Another criticism has been made that juries generally are unable to ask questions of witnesses.
The jury is, of course, an expensive method of trial. Not only must the twelve jurors be paid but so must the others, often more than thirty, who form the pool from which the jury is selected. The jurors, moreover, while they are serving, are kept from their ordinary
occupations and responsibilities. In addition, court personnel are employed to administer the jury system at all stages. This is one criticism which, we believe, falls into the category of “well worth it”. Indeed, it could be argued that the jury system is no more expensive than most of the suggested alternatives. A panel of judges, on judicial salaries, for example, might work through the evidence more quickly than a jury can, but would ultimately prove more expensive because they would tend to deliberate at greater length and would have to prepare written reasons for decision. Expert assessors, even if a panel of only two or three were required, would need to be paid a very much higher fee than lay jurors currently receive.
ARGUMENTS FOR THE RETENTION OF THE JURY
Juries are traditionally used to assess and determine the facts in a criminal trial because they are considered to be able to do this better than a judge. It is believed that juries are the best judges of the credibility of witnesses and that they are best able to accurately characterise behaviour as reasonable or unreasonable and so on. This is so because they bring to their task a range of backgrounds and experiences of necessity far broader than that possessed by a single judge.

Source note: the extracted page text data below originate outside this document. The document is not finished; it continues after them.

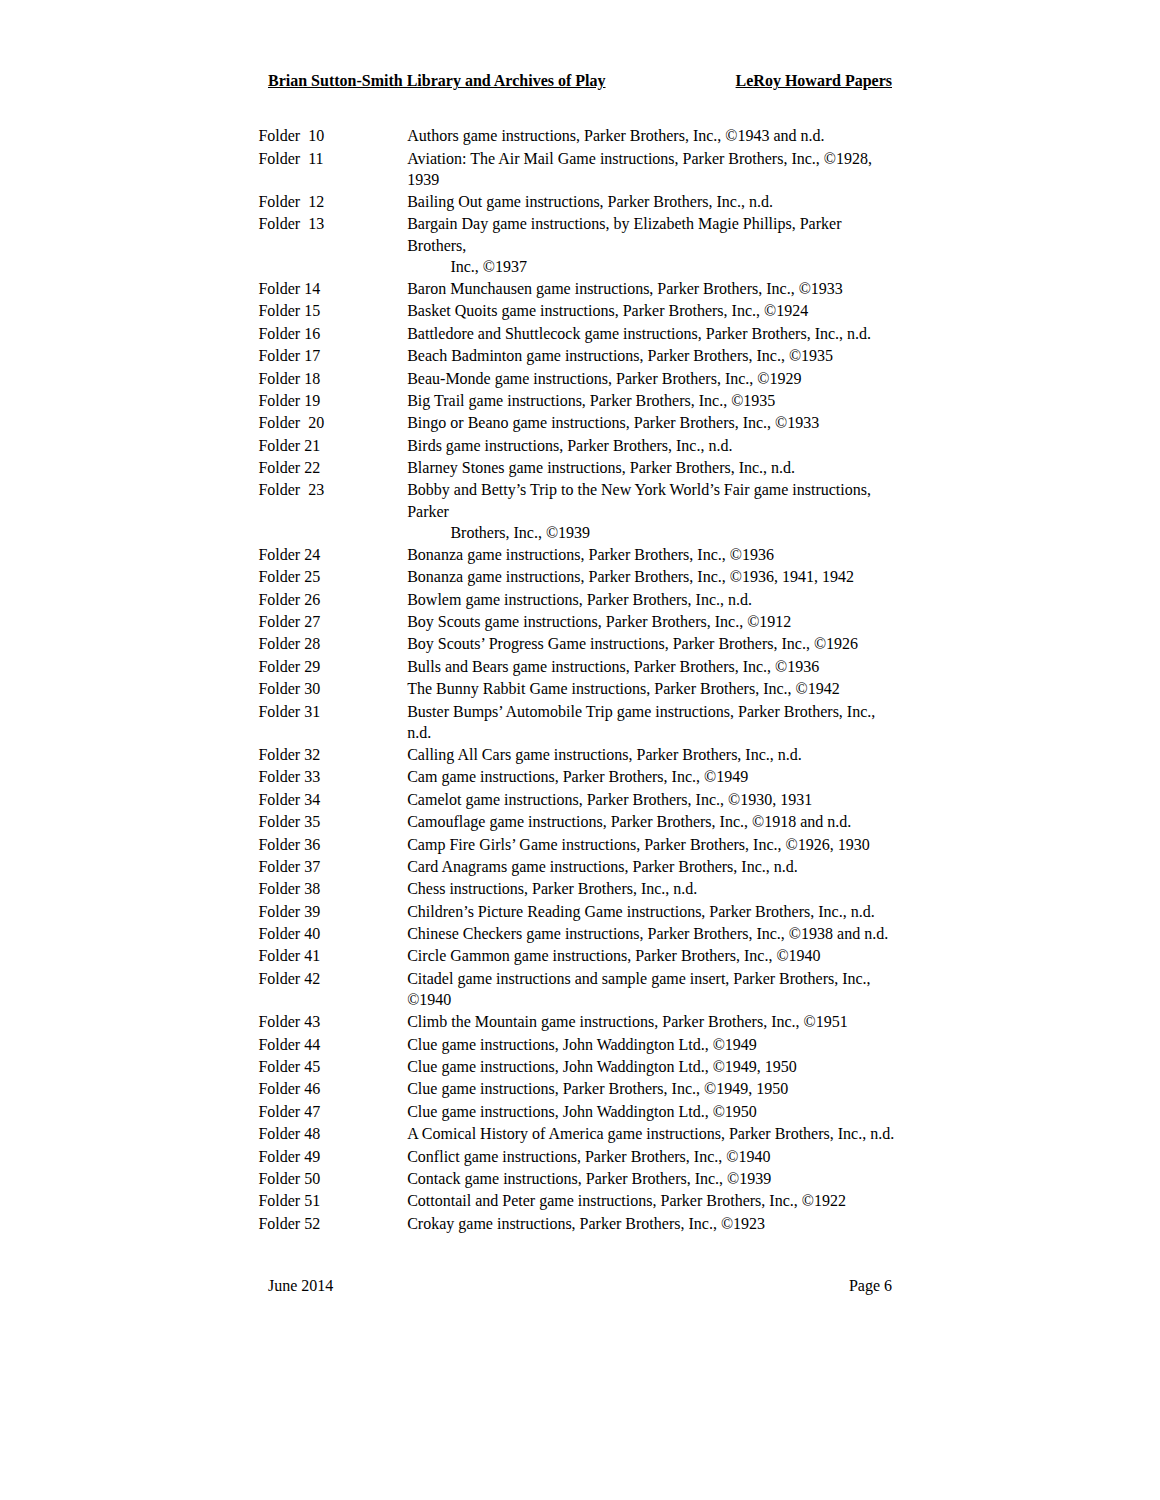Brian Sutton-Smith Library and Archives of Play LeRoy Howard Papers
| Folder 10 | Authors game instructions, Parker Brothers, Inc., ©1943 and n.d. |
| Folder 11 | Aviation: The Air Mail Game instructions, Parker Brothers, Inc., ©1928, 1939 |
| Folder 12 | Bailing Out game instructions, Parker Brothers, Inc., n.d. |
| Folder 13 | Bargain Day game instructions, by Elizabeth Magie Phillips, Parker Brothers, Inc., ©1937 |
| Folder 14 | Baron Munchausen game instructions, Parker Brothers, Inc., ©1933 |
| Folder 15 | Basket Quoits game instructions, Parker Brothers, Inc., ©1924 |
| Folder 16 | Battledore and Shuttlecock game instructions, Parker Brothers, Inc., n.d. |
| Folder 17 | Beach Badminton game instructions, Parker Brothers, Inc., ©1935 |
| Folder 18 | Beau-Monde game instructions, Parker Brothers, Inc., ©1929 |
| Folder 19 | Big Trail game instructions, Parker Brothers, Inc., ©1935 |
| Folder 20 | Bingo or Beano game instructions, Parker Brothers, Inc., ©1933 |
| Folder 21 | Birds game instructions, Parker Brothers, Inc., n.d. |
| Folder 22 | Blarney Stones game instructions, Parker Brothers, Inc., n.d. |
| Folder 23 | Bobby and Betty’s Trip to the New York World’s Fair game instructions, Parker Brothers, Inc., ©1939 |
| Folder 24 | Bonanza game instructions, Parker Brothers, Inc., ©1936 |
| Folder 25 | Bonanza game instructions, Parker Brothers, Inc., ©1936, 1941, 1942 |
| Folder 26 | Bowlem game instructions, Parker Brothers, Inc., n.d. |
| Folder 27 | Boy Scouts game instructions, Parker Brothers, Inc., ©1912 |
| Folder 28 | Boy Scouts’ Progress Game instructions, Parker Brothers, Inc., ©1926 |
| Folder 29 | Bulls and Bears game instructions, Parker Brothers, Inc., ©1936 |
| Folder 30 | The Bunny Rabbit Game instructions, Parker Brothers, Inc., ©1942 |
| Folder 31 | Buster Bumps’ Automobile Trip game instructions, Parker Brothers, Inc., n.d. |
| Folder 32 | Calling All Cars game instructions, Parker Brothers, Inc., n.d. |
| Folder 33 | Cam game instructions, Parker Brothers, Inc., ©1949 |
| Folder 34 | Camelot game instructions, Parker Brothers, Inc., ©1930, 1931 |
| Folder 35 | Camouflage game instructions, Parker Brothers, Inc., ©1918 and n.d. |
| Folder 36 | Camp Fire Girls’ Game instructions, Parker Brothers, Inc., ©1926, 1930 |
| Folder 37 | Card Anagrams game instructions, Parker Brothers, Inc., n.d. |
| Folder 38 | Chess instructions, Parker Brothers, Inc., n.d. |
| Folder 39 | Children’s Picture Reading Game instructions, Parker Brothers, Inc., n.d. |
| Folder 40 | Chinese Checkers game instructions, Parker Brothers, Inc., ©1938 and n.d. |
| Folder 41 | Circle Gammon game instructions, Parker Brothers, Inc., ©1940 |
| Folder 42 | Citadel game instructions and sample game insert, Parker Brothers, Inc., ©1940 |
| Folder 43 | Climb the Mountain game instructions, Parker Brothers, Inc., ©1951 |
| Folder 44 | Clue game instructions, John Waddington Ltd., ©1949 |
| Folder 45 | Clue game instructions, John Waddington Ltd., ©1949, 1950 |
| Folder 46 | Clue game instructions, Parker Brothers, Inc., ©1949, 1950 |
| Folder 47 | Clue game instructions, John Waddington Ltd., ©1950 |
| Folder 48 | A Comical History of America game instructions, Parker Brothers, Inc., n.d. |
| Folder 49 | Conflict game instructions, Parker Brothers, Inc., ©1940 |
| Folder 50 | Contack game instructions, Parker Brothers, Inc., ©1939 |
| Folder 51 | Cottontail and Peter game instructions, Parker Brothers, Inc., ©1922 |
| Folder 52 | Crokay game instructions, Parker Brothers, Inc., ©1923 |
June 2014 Page 6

It is the mix of different persons with different backgrounds and psychological traits in the jury room that produces the desired results. There is both interaction among jurors and
counter action of their biases and prejudices.
As well as being best suited to determine facts, the jury is able, unlike the judge, to give weight to the broad equities in the individual case. While a judge is bound by precedent and st atute, the jury can take into account the “human” factor. It is in this way that each jury verdict can bring to bear the broad community conscience. Where precedent and statute set down the law in a general sense, the jury can adjust the law to the merits of each case.
The jury represents the conscience of the community from which it is drawn.
The jury acts as a two-way link between the community and the legal system. One of its functions, arguably the most important function it performs, is to make sure that the legal system does not become distinct from, and alien to, the community. Individual citizens have, however briefly, a direct influence con the process of criminal justice and its values. The use of juries keeps the criminal justice system in step with the standards of ordinary people. Because “they represent current ethical conventions” juries “are a constraint on legalism, arbitrariness and bureaucracy”.The other important function is to ensure that community support for the criminal justice system is maintained.
The jury is an effective institution for the determination of guilt. it has the added benefit of possessing the ability to do justice in the particular case. The jury system is, moreover, an important link between the community and the criminal justice system. It ensures that the criminal justice system meets minimum standards of fairness and openness in its operation and decision-making, and that it continues to be broadly acceptable to the community and to accused people. The participation of laypeople in the system itself validates the administration of justice and, more generally, incorporates democratic values into that system.。